Input rows:
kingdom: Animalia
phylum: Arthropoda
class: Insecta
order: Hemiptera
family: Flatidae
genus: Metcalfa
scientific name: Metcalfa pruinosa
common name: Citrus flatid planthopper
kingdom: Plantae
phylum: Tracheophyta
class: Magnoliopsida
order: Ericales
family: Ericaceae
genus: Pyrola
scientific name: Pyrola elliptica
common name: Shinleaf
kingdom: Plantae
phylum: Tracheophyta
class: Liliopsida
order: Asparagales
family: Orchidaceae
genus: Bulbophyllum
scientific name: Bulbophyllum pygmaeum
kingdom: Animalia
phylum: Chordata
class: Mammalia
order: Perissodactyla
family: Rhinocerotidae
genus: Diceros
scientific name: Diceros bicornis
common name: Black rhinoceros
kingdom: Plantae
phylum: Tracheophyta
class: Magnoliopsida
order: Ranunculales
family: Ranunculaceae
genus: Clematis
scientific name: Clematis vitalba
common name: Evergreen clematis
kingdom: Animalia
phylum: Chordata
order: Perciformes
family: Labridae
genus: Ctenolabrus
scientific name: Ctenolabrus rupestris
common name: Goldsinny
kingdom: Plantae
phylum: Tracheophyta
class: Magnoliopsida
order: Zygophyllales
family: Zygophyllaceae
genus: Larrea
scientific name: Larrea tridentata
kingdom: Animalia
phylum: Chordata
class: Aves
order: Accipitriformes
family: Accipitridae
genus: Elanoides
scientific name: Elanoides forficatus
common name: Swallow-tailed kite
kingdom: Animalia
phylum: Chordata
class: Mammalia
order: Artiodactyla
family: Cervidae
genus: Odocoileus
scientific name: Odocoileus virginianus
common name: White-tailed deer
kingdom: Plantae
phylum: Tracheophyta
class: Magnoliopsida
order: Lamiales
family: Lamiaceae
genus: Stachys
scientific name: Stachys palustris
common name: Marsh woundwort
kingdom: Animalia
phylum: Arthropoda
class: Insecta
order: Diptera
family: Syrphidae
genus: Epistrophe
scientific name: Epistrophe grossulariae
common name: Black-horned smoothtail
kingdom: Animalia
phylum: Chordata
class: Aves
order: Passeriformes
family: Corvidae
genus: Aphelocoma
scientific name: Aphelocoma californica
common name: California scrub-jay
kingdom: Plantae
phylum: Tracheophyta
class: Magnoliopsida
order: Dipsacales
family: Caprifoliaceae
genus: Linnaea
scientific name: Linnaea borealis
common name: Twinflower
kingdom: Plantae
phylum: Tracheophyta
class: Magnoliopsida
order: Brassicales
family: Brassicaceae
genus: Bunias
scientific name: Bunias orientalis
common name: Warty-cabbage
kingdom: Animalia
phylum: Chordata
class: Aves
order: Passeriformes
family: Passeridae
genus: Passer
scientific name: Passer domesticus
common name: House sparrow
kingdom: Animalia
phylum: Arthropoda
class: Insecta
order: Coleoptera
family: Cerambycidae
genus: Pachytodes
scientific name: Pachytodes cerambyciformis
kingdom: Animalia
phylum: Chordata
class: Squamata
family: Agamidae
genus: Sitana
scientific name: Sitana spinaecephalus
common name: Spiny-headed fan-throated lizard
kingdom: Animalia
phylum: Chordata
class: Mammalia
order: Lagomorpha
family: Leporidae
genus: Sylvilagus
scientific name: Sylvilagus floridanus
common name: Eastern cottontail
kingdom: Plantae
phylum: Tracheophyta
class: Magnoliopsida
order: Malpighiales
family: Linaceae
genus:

Given instruction:
Rewrite every line in the rows above as a single numbered list, dropping any blank lines.

Solution to this problem:
1. kingdom: Animalia
2. phylum: Arthropoda
3. class: Insecta
4. order: Hemiptera
5. family: Flatidae
6. genus: Metcalfa
7. scientific name: Metcalfa pruinosa
8. common name: Citrus flatid planthopper
9. kingdom: Plantae
10. phylum: Tracheophyta
11. class: Magnoliopsida
12. order: Ericales
13. family: Ericaceae
14. genus: Pyrola
15. scientific name: Pyrola elliptica
16. common name: Shinleaf
17. kingdom: Plantae
18. phylum: Tracheophyta
19. class: Liliopsida
20. order: Asparagales
21. family: Orchidaceae
22. genus: Bulbophyllum
23. scientific name: Bulbophyllum pygmaeum
24. kingdom: Animalia
25. phylum: Chordata
26. class: Mammalia
27. order: Perissodactyla
28. family: Rhinocerotidae
29. genus: Diceros
30. scientific name: Diceros bicornis
31. common name: Black rhinoceros
32. kingdom: Plantae
33. phylum: Tracheophyta
34. class: Magnoliopsida
35. order: Ranunculales
36. family: Ranunculaceae
37. genus: Clematis
38. scientific name: Clematis vitalba
39. common name: Evergreen clematis
40. kingdom: Animalia
41. phylum: Chordata
42. order: Perciformes
43. family: Labridae
44. genus: Ctenolabrus
45. scientific name: Ctenolabrus rupestris
46. common name: Goldsinny
47. kingdom: Plantae
48. phylum: Tracheophyta
49. class: Magnoliopsida
50. order: Zygophyllales
51. family: Zygophyllaceae
52. genus: Larrea
53. scientific name: Larrea tridentata
54. kingdom: Animalia
55. phylum: Chordata
56. class: Aves
57. order: Accipitriformes
58. family: Accipitridae
59. genus: Elanoides
60. scientific name: Elanoides forficatus
61. common name: Swallow-tailed kite
62. kingdom: Animalia
63. phylum: Chordata
64. class: Mammalia
65. order: Artiodactyla
66. family: Cervidae
67. genus: Odocoileus
68. scientific name: Odocoileus virginianus
69. common name: White-tailed deer
70. kingdom: Plantae
71. phylum: Tracheophyta
72. class: Magnoliopsida
73. order: Lamiales
74. family: Lamiaceae
75. genus: Stachys
76. scientific name: Stachys palustris
77. common name: Marsh woundwort
78. kingdom: Animalia
79. phylum: Arthropoda
80. class: Insecta
81. order: Diptera
82. family: Syrphidae
83. genus: Epistrophe
84. scientific name: Epistrophe grossulariae
85. common name: Black-horned smoothtail
86. kingdom: Animalia
87. phylum: Chordata
88. class: Aves
89. order: Passeriformes
90. family: Corvidae
91. genus: Aphelocoma
92. scientific name: Aphelocoma californica
93. common name: California scrub-jay
94. kingdom: Plantae
95. phylum: Tracheophyta
96. class: Magnoliopsida
97. order: Dipsacales
98. family: Caprifoliaceae
99. genus: Linnaea
100. scientific name: Linnaea borealis
101. common name: Twinflower
102. kingdom: Plantae
103. phylum: Tracheophyta
104. class: Magnoliopsida
105. order: Brassicales
106. family: Brassicaceae
107. genus: Bunias
108. scientific name: Bunias orientalis
109. common name: Warty-cabbage
110. kingdom: Animalia
111. phylum: Chordata
112. class: Aves
113. order: Passeriformes
114. family: Passeridae
115. genus: Passer
116. scientific name: Passer domesticus
117. common name: House sparrow
118. kingdom: Animalia
119. phylum: Arthropoda
120. class: Insecta
121. order: Coleoptera
122. family: Cerambycidae
123. genus: Pachytodes
124. scientific name: Pachytodes cerambyciformis
125. kingdom: Animalia
126. phylum: Chordata
127. class: Squamata
128. family: Agamidae
129. genus: Sitana
130. scientific name: Sitana spinaecephalus
131. common name: Spiny-headed fan-throated lizard
132. kingdom: Animalia
133. phylum: Chordata
134. class: Mammalia
135. order: Lagomorpha
136. family: Leporidae
137. genus: Sylvilagus
138. scientific name: Sylvilagus floridanus
139. common name: Eastern cottontail
140. kingdom: Plantae
141. phylum: Tracheophyta
142. class: Magnoliopsida
143. order: Malpighiales
144. family: Linaceae
145. genus:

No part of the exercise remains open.